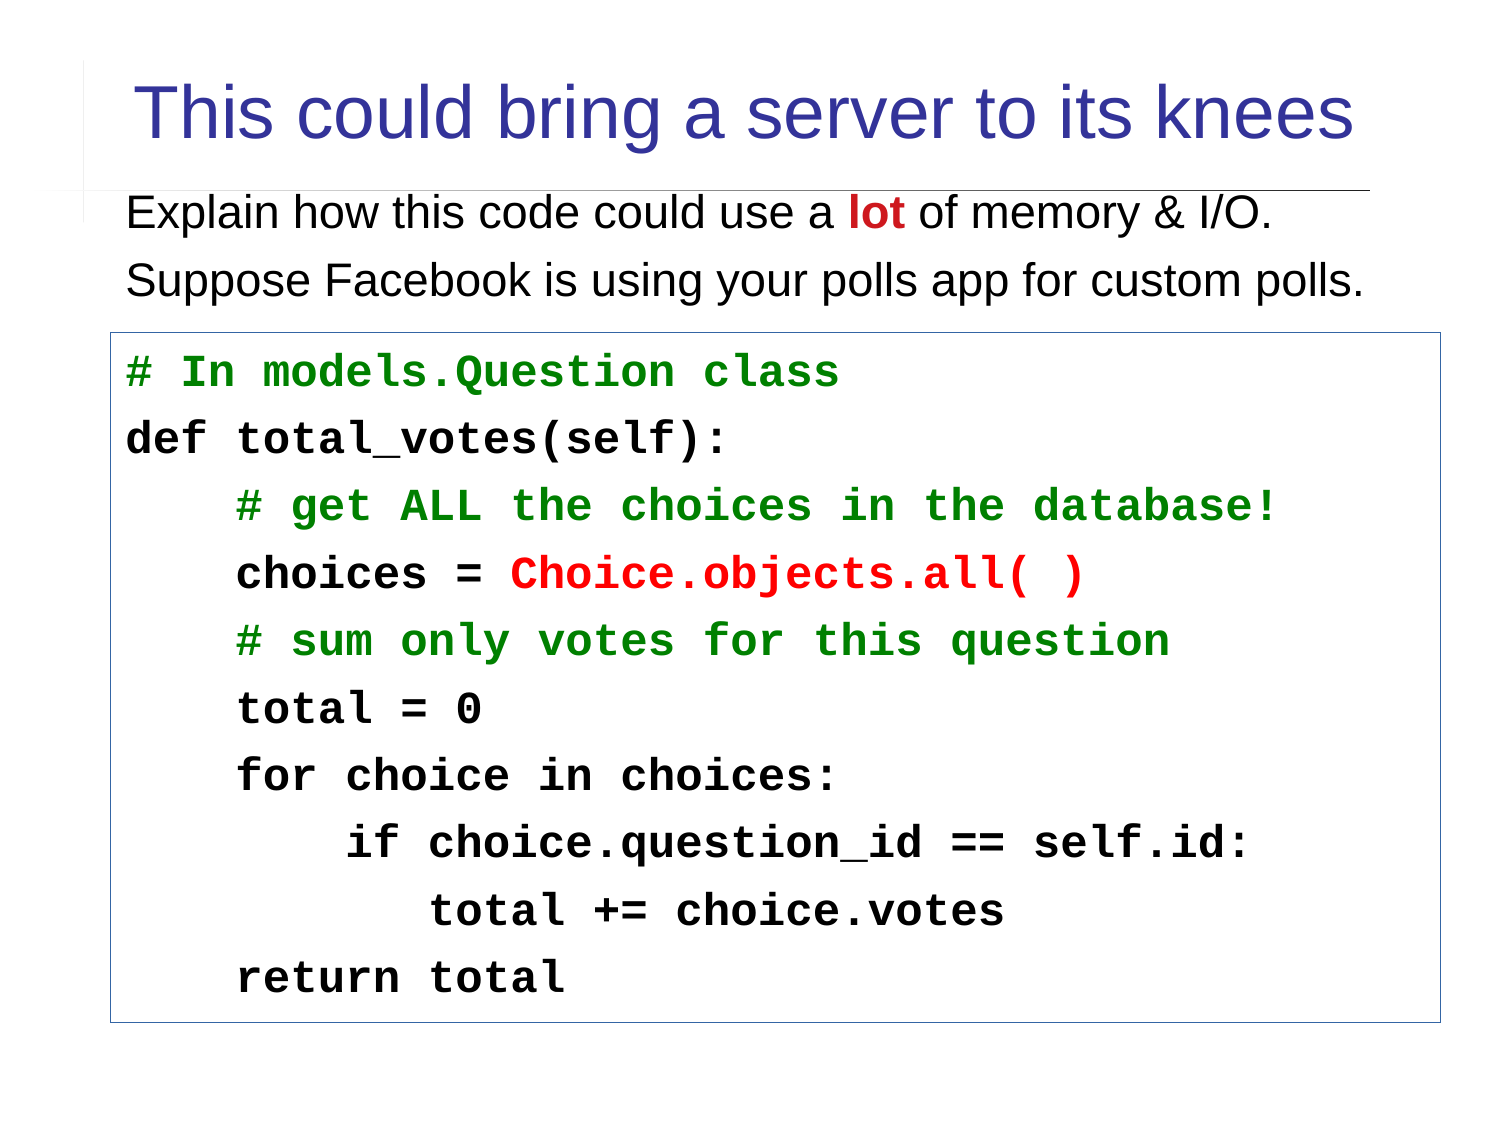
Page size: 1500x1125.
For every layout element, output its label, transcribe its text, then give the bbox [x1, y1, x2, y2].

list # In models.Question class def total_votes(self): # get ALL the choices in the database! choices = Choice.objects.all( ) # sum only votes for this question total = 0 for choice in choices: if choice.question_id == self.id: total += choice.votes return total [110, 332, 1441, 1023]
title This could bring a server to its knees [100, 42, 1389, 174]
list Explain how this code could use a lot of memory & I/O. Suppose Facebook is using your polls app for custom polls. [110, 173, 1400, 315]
- - - -
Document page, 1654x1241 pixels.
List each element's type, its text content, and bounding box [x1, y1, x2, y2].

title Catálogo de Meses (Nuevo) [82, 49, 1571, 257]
- - - -
§ **What the task requires**: Copy out the lines from the one with "Page size: 1500x1125." to the one with "list Explain how", swapping "transcribe" for "copy out" and leaving everything else unchanged.

§ **Problem solution**:
Page size: 1500x1125.
For every layout element, output its label, copy out its text, then give the bbox [x1, y1, x2, y2].

list # In models.Question class def total_votes(self): # get ALL the choices in the database! choices = Choice.objects.all( ) # sum only votes for this question total = 0 for choice in choices: if choice.question_id == self.id: total += choice.votes return total [110, 332, 1441, 1023]
title This could bring a server to its knees [100, 42, 1389, 174]
list Explain how this code could use a lot of memory & I/O. Suppose Facebook is using your polls app for custom polls. [110, 173, 1400, 315]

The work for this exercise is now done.